= Written exercise =
Without including any pictures, write out the listing below exactly.

= Data for this exercise =
------------------------------------

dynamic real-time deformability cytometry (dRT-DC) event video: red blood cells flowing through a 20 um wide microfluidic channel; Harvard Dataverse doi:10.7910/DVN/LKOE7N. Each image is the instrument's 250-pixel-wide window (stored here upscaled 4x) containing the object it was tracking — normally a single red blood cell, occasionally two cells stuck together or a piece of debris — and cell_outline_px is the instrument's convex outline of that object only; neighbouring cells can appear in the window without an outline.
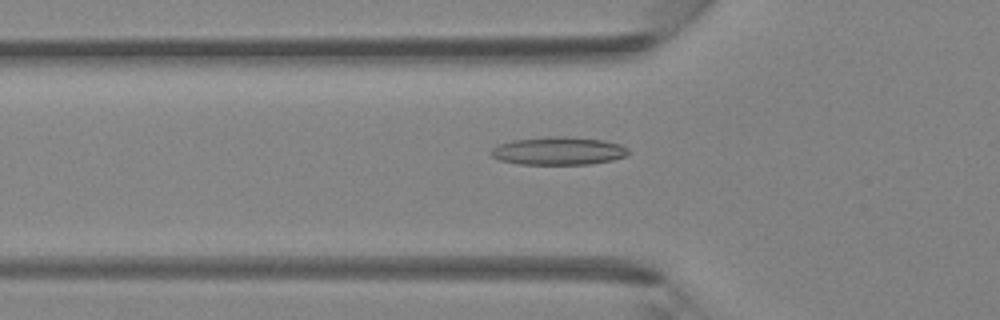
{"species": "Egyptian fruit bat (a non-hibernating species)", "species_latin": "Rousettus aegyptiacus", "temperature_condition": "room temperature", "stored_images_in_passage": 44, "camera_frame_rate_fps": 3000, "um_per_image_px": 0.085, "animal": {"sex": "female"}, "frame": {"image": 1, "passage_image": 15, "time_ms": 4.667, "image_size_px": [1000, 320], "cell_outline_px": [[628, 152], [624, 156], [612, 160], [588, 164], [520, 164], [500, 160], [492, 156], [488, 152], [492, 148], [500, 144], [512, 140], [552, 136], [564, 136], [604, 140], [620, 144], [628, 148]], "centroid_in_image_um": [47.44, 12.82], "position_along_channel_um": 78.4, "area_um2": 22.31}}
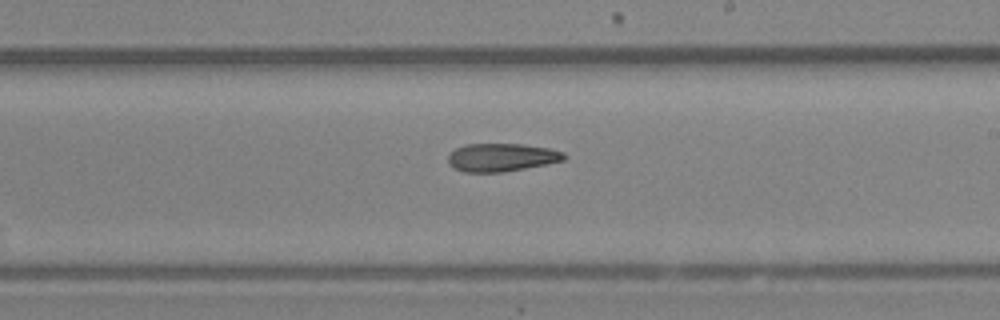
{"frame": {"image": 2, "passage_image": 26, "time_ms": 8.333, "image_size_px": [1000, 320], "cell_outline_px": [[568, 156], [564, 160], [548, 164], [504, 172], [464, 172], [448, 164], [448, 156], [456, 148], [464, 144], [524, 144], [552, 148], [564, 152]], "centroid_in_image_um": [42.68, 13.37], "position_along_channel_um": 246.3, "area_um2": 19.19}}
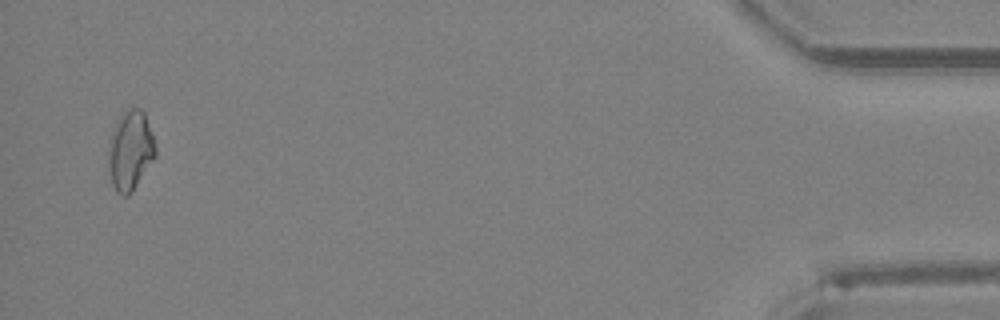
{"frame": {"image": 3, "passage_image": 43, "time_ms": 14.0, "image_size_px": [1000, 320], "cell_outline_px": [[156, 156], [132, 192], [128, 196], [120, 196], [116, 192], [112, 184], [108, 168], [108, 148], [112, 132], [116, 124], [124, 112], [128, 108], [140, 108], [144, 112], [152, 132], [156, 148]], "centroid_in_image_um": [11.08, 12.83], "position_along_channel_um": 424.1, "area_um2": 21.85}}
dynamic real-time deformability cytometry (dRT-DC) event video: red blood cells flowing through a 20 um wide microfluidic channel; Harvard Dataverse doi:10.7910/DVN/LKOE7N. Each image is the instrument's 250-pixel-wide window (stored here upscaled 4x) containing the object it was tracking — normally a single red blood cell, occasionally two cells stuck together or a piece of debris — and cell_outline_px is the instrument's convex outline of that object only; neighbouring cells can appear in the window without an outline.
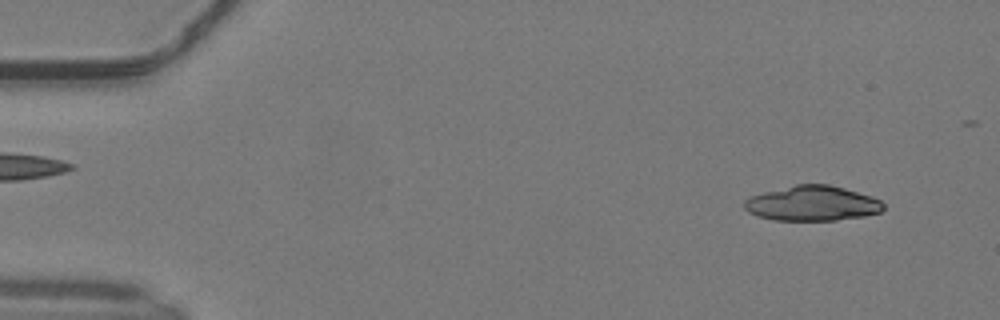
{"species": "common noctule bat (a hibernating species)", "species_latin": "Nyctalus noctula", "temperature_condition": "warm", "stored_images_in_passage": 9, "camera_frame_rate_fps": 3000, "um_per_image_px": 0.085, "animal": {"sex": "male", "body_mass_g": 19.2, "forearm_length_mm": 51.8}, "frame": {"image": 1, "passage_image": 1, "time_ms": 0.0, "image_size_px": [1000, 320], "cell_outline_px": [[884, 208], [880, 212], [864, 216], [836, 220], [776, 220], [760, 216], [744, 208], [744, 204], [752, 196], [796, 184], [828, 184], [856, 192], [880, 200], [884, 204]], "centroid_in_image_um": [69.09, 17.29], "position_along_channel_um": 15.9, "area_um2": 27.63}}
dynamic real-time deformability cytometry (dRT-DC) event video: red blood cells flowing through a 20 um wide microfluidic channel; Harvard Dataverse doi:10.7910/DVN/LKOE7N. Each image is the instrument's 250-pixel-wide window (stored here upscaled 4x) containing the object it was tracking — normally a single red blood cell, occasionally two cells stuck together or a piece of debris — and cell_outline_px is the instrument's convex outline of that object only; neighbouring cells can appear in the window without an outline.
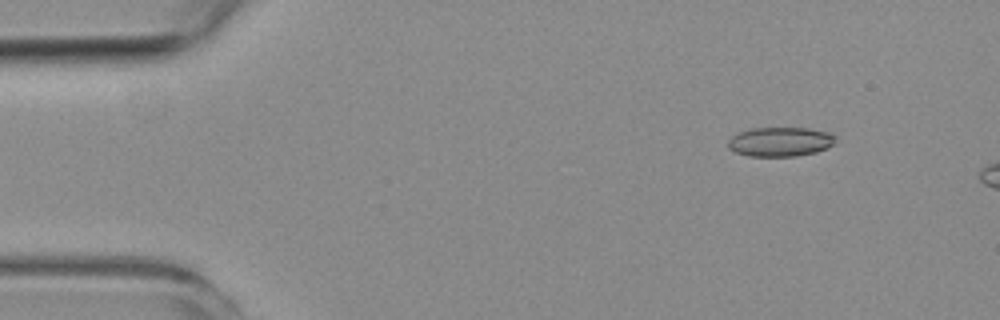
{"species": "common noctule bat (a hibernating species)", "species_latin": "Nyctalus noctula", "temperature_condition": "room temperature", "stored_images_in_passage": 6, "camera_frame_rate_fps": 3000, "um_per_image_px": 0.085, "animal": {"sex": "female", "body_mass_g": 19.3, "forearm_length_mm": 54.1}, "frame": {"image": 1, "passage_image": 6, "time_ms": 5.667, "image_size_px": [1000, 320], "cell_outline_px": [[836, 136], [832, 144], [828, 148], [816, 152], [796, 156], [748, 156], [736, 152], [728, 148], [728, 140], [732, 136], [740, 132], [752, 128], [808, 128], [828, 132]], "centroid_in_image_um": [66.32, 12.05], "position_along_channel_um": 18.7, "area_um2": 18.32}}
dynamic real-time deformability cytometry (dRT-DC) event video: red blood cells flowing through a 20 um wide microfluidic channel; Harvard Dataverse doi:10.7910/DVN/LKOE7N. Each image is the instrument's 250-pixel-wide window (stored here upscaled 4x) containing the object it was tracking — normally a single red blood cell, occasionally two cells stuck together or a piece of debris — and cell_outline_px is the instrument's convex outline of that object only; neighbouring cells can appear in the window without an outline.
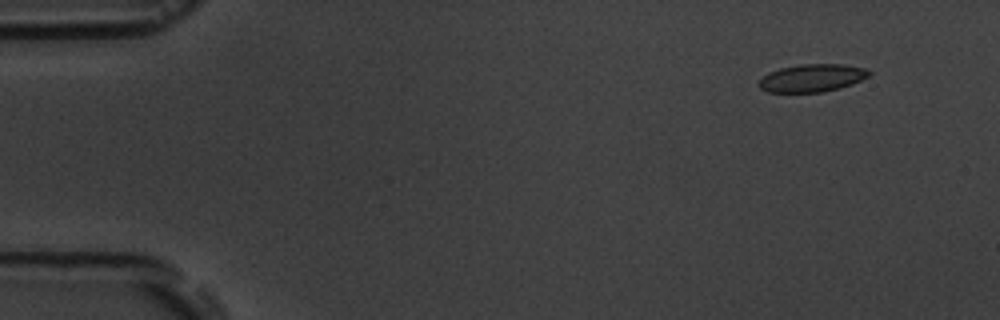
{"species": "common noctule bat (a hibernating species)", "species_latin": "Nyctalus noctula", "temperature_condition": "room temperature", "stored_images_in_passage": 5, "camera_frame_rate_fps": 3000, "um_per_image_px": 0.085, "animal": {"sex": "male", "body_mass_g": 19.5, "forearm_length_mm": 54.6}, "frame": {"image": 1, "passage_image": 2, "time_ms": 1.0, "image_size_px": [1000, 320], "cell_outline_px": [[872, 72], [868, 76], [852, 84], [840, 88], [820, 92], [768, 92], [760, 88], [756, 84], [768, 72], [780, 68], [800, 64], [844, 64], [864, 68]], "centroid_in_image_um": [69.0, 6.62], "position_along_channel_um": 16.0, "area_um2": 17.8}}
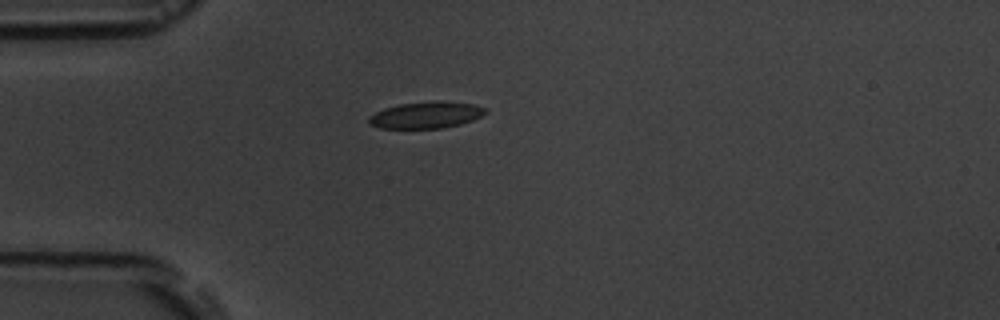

------------------------------------

= Full answer =
dynamic real-time deformability cytometry (dRT-DC) event video: red blood cells flowing through a 20 um wide microfluidic channel; Harvard Dataverse doi:10.7910/DVN/LKOE7N. Each image is the instrument's 250-pixel-wide window (stored here upscaled 4x) containing the object it was tracking — normally a single red blood cell, occasionally two cells stuck together or a piece of debris — and cell_outline_px is the instrument's convex outline of that object only; neighbouring cells can appear in the window without an outline.
{"species": "Egyptian fruit bat (a non-hibernating species)", "species_latin": "Rousettus aegyptiacus", "temperature_condition": "room temperature", "stored_images_in_passage": 44, "camera_frame_rate_fps": 3000, "um_per_image_px": 0.085, "animal": {"sex": "female"}, "frame": {"image": 1, "passage_image": 15, "time_ms": 4.667, "image_size_px": [1000, 320], "cell_outline_px": [[628, 152], [624, 156], [612, 160], [588, 164], [520, 164], [500, 160], [492, 156], [488, 152], [492, 148], [500, 144], [512, 140], [552, 136], [564, 136], [604, 140], [620, 144], [628, 148]], "centroid_in_image_um": [47.44, 12.82], "position_along_channel_um": 78.4, "area_um2": 22.31}}
{"frame": {"image": 2, "passage_image": 26, "time_ms": 8.333, "image_size_px": [1000, 320], "cell_outline_px": [[568, 156], [564, 160], [548, 164], [504, 172], [464, 172], [448, 164], [448, 156], [456, 148], [464, 144], [524, 144], [552, 148], [564, 152]], "centroid_in_image_um": [42.68, 13.37], "position_along_channel_um": 246.3, "area_um2": 19.19}}
{"frame": {"image": 3, "passage_image": 43, "time_ms": 14.0, "image_size_px": [1000, 320], "cell_outline_px": [[156, 156], [132, 192], [128, 196], [120, 196], [116, 192], [112, 184], [108, 168], [108, 148], [112, 132], [116, 124], [124, 112], [128, 108], [140, 108], [144, 112], [152, 132], [156, 148]], "centroid_in_image_um": [11.08, 12.83], "position_along_channel_um": 424.1, "area_um2": 21.85}}
dynamic real-time deformability cytometry (dRT-DC) event video: red blood cells flowing through a 20 um wide microfluidic channel; Harvard Dataverse doi:10.7910/DVN/LKOE7N. Each image is the instrument's 250-pixel-wide window (stored here upscaled 4x) containing the object it was tracking — normally a single red blood cell, occasionally two cells stuck together or a piece of debris — and cell_outline_px is the instrument's convex outline of that object only; neighbouring cells can appear in the window without an outline.
{"species": "common noctule bat (a hibernating species)", "species_latin": "Nyctalus noctula", "temperature_condition": "warm", "stored_images_in_passage": 9, "camera_frame_rate_fps": 3000, "um_per_image_px": 0.085, "animal": {"sex": "male", "body_mass_g": 19.2, "forearm_length_mm": 51.8}, "frame": {"image": 1, "passage_image": 1, "time_ms": 0.0, "image_size_px": [1000, 320], "cell_outline_px": [[884, 208], [880, 212], [864, 216], [836, 220], [776, 220], [760, 216], [744, 208], [744, 204], [752, 196], [796, 184], [828, 184], [856, 192], [880, 200], [884, 204]], "centroid_in_image_um": [69.09, 17.29], "position_along_channel_um": 15.9, "area_um2": 27.63}}
dynamic real-time deformability cytometry (dRT-DC) event video: red blood cells flowing through a 20 um wide microfluidic channel; Harvard Dataverse doi:10.7910/DVN/LKOE7N. Each image is the instrument's 250-pixel-wide window (stored here upscaled 4x) containing the object it was tracking — normally a single red blood cell, occasionally two cells stuck together or a piece of debris — and cell_outline_px is the instrument's convex outline of that object only; neighbouring cells can appear in the window without an outline.
{"species": "common noctule bat (a hibernating species)", "species_latin": "Nyctalus noctula", "temperature_condition": "room temperature", "stored_images_in_passage": 6, "camera_frame_rate_fps": 3000, "um_per_image_px": 0.085, "animal": {"sex": "female", "body_mass_g": 19.3, "forearm_length_mm": 54.1}, "frame": {"image": 1, "passage_image": 6, "time_ms": 5.667, "image_size_px": [1000, 320], "cell_outline_px": [[836, 136], [832, 144], [828, 148], [816, 152], [796, 156], [748, 156], [736, 152], [728, 148], [728, 140], [732, 136], [740, 132], [752, 128], [808, 128], [828, 132]], "centroid_in_image_um": [66.32, 12.05], "position_along_channel_um": 18.7, "area_um2": 18.32}}
dynamic real-time deformability cytometry (dRT-DC) event video: red blood cells flowing through a 20 um wide microfluidic channel; Harvard Dataverse doi:10.7910/DVN/LKOE7N. Each image is the instrument's 250-pixel-wide window (stored here upscaled 4x) containing the object it was tracking — normally a single red blood cell, occasionally two cells stuck together or a piece of debris — and cell_outline_px is the instrument's convex outline of that object only; neighbouring cells can appear in the window without an outline.
{"species": "common noctule bat (a hibernating species)", "species_latin": "Nyctalus noctula", "temperature_condition": "room temperature", "stored_images_in_passage": 5, "camera_frame_rate_fps": 3000, "um_per_image_px": 0.085, "animal": {"sex": "male", "body_mass_g": 19.5, "forearm_length_mm": 54.6}, "frame": {"image": 1, "passage_image": 2, "time_ms": 1.0, "image_size_px": [1000, 320], "cell_outline_px": [[872, 72], [868, 76], [852, 84], [840, 88], [820, 92], [768, 92], [760, 88], [756, 84], [768, 72], [780, 68], [800, 64], [844, 64], [864, 68]], "centroid_in_image_um": [69.0, 6.62], "position_along_channel_um": 16.0, "area_um2": 17.8}}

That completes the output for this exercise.